Page-level text extractions -

---*---

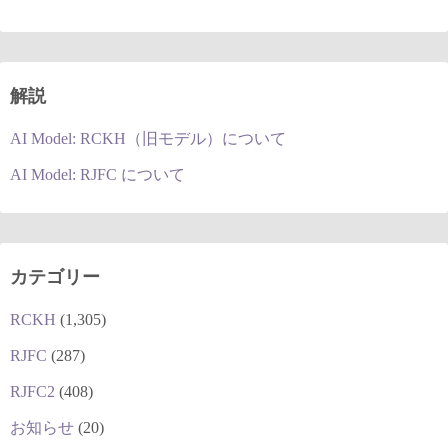
解説
AI Model: RCKH（旧モデル）について
AI Model: RJFC について
カテゴリー
RCKH
(1,305)
RJFC
(287)
RJFC2
(408)
お知らせ
(20)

---*---

WHAT THE TASK ASKS -
Write out the entries again, exactly as given, skipping any images.

RESPONSE TO THE EXERCISE -
解説
AI Model: RCKH（旧モデル）について
AI Model: RJFC について
カテゴリー
RCKH
(1,305)
RJFC
(287)
RJFC2
(408)
お知らせ
(20)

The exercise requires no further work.